Table of Contents
Preface
1. Concept
2. Definition
Three, insert
1. Insertion situation
Situation one:
Situation two:
Situation three:
2. Rotation method
Method One: Left Single Rotation Method
Method 2: Right single rotation method
Method three: first left and then right double rotation method
Method 4: First right and then left double rotation method
Test (determine whether a tree is an AVL tree)
code show as below:
3. Random value case
Four, delete
Foreword
The two containers map and set have one thing in common:
The bottom layer is implemented according to the binary search tree, but the binary search tree has its own shortcomings. If the elements inserted into the tree are ordered or nearly ordered, the binary search tree will It will degenerate into a single tree, and the time complexity will degenerate into O(N). Therefore, the underlying structure of associative containers such as map and set balances binary trees, that is, using balanced trees.

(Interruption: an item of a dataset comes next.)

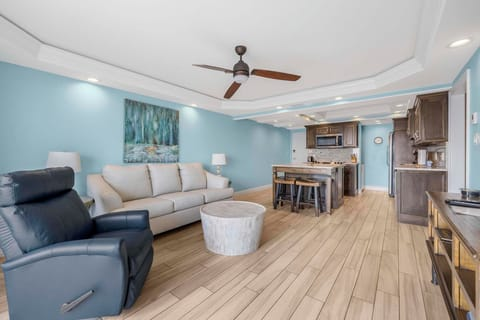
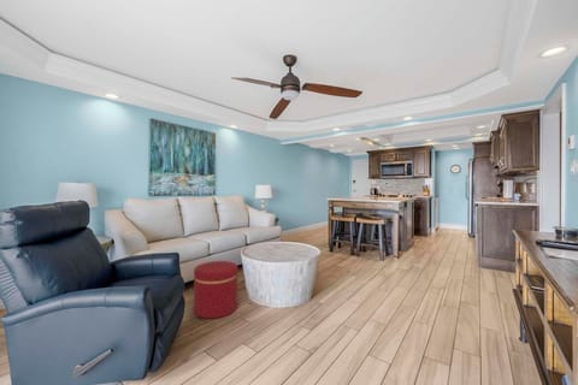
+ ottoman [193,260,238,320]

Searching Binary Trees Please check this blog post: [C++] Searching the underlying implementation of binary trees_Huaguoshan~Programmer’s Blog-CSDN Blog
One, concept
Although the binary search tree can shorten the search efficiency, it
If the data is ordered or close to ordered, the binary search tree will degenerate into a single branch tree, and finding elements is equivalent to searching for elements in a sequence table, which is inefficient. Therefore, two Russian mathematicians, G.M. Adelson-Velskii and E.M. Landis, invented a method to solve the above problem in 1962:
When inserting a new node into the binary search tree, if it can be ensured that the absolute value of the difference between the heights of the left and right subtrees of each node does not exceed 1 (the nodes in the tree need to be adjusted), you can reduce the height of the tree, thereby reducing the average search length.

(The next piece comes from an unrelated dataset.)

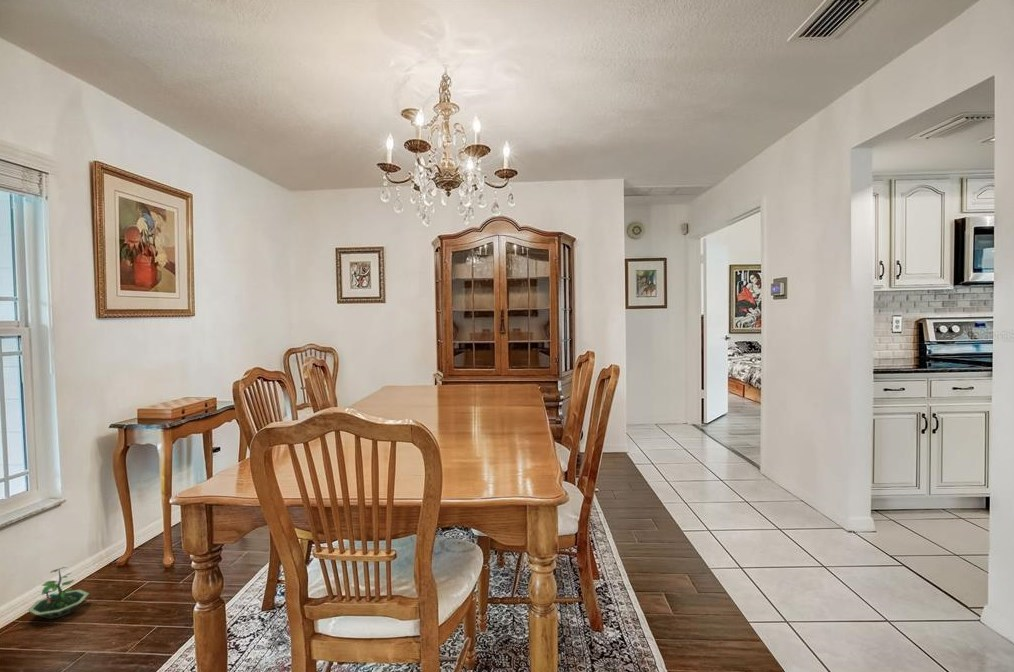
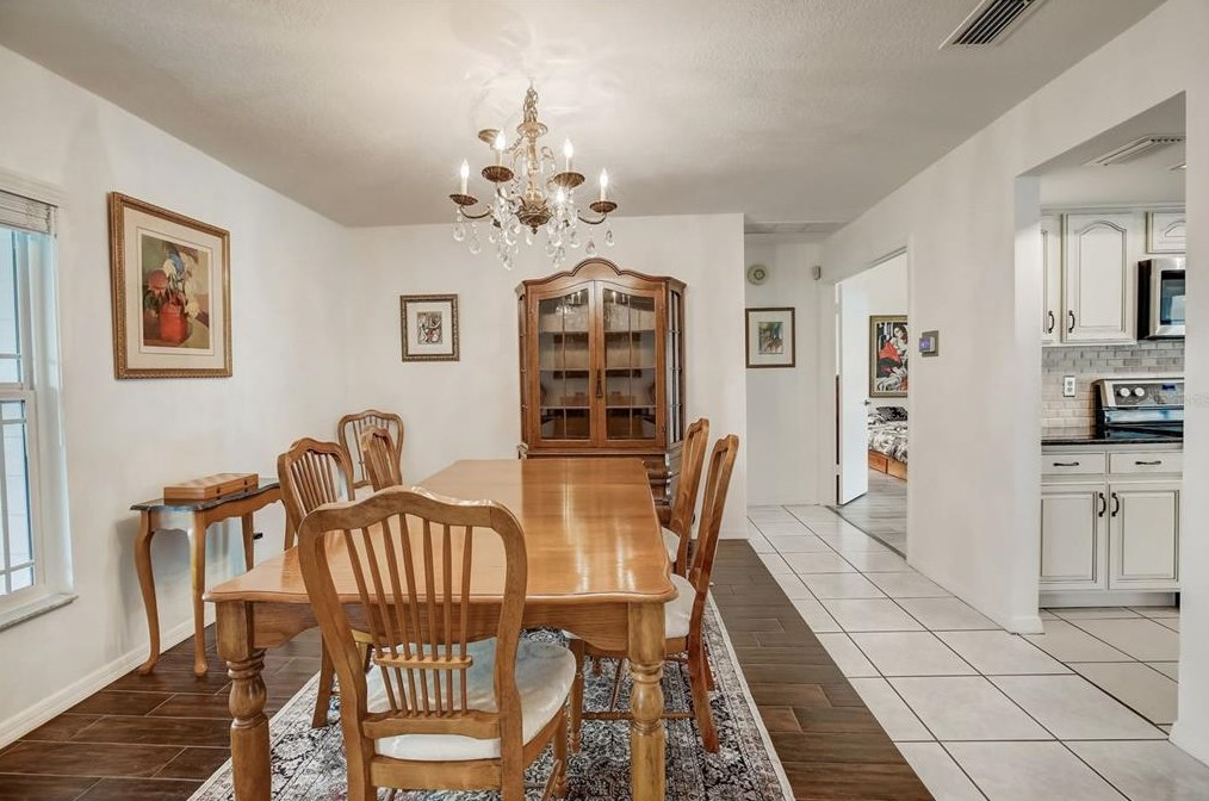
- terrarium [26,566,90,620]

An AVL tree is either an empty tree or a binary search tree with the following properties:
1. Its left and right subtrees are both AVL trees
2. The absolute value of the difference between the heights of the left and right subtrees (referred to as the balance factor) does not exceed 1 (-1/0/1) (AVL trees are not necessarily implemented with balance factors)
If a binary search tree is highly balanced, it is an AVL tree. If it has n nodes, its height can be maintained at O(log_2 n), and the search time complexity is O(log_2 n).
Two, definition
To facilitate step-by-step learning, only the initial tree node definitions are shown here.

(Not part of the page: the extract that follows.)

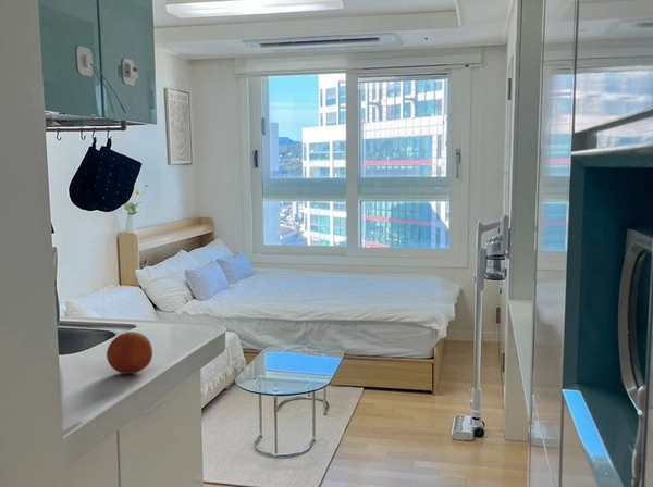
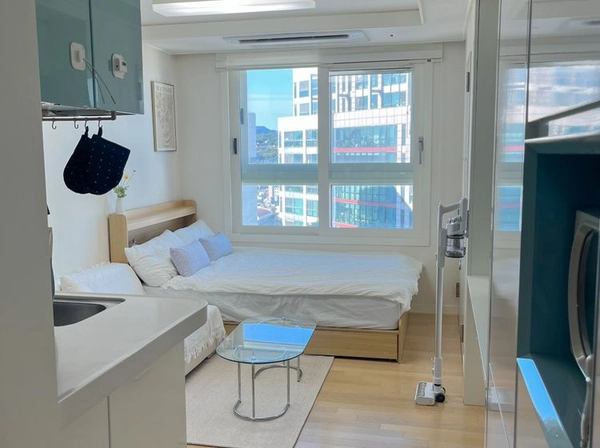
- fruit [106,330,153,375]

template <class K, class V>
classAVL_Data
{
public:
pair<K, V> _kv;
AVL_Data<K, V>* left = nullptr;
AVL_Data<K, V>* right = nullptr;
AVL_Data<K, V>* parent = nullptr;
int _bf = 0; // ballance factor
AVL_Data(const pair<K, V> & amp; p)
:_kv(p)
{}
};
The above definition will be improved and modified later.
三,insert
Based on the previous experience of searching binary trees, we can quickly write the insertion function, but the AVL tree is a special search binary tree, and we need to adjust the height of the tree. Then we will encounter three situations when inserting:
1. Insertion situation
Case 1:
Case 2:
Case 3:
The code is implemented as follows:
template <class K, class V>
classAVL_Tree
{
typedef AVL_Data<K, V> AVL_Data;
AVL_Data* root = nullptr;
public:
bool insert(const pair<K, V> & amp; p)
{
AVL_Data* new_a_d = new AVL_Data(p);
if (!root)
{
root = new_a_d;
}
else
{
AVL_Data* cur = root;
AVL_Data* parent = nullptr;
while (cur)
{
if (p.first < cur->_kv.first)
{
parent = cur;
cur = cur->left;
}
else if (p.first > cur->_kv.first)
{
parent = cur;
cur = cur->right;
}
else
{
delete(new_a_d); // Insertion failed, delete the new node
return false;
}
}
if (p.first < parent->_kv.first)
{
parent->left = new_a_d;
}
else
{
parent->right = new_a_d;
}
new_a_d->parent = parent;
cur = new_a_d;
//Complete insertion and balance
while (parent)
{ // Insert and modify parent balance factor
if (cur == parent->right)
{
parent->_bf + + ;
}
else
{
parent->_bf--;
}
// Determine whether the parent balance factor is 0. If it is not 0, you need to update the balance factor to the ancestor.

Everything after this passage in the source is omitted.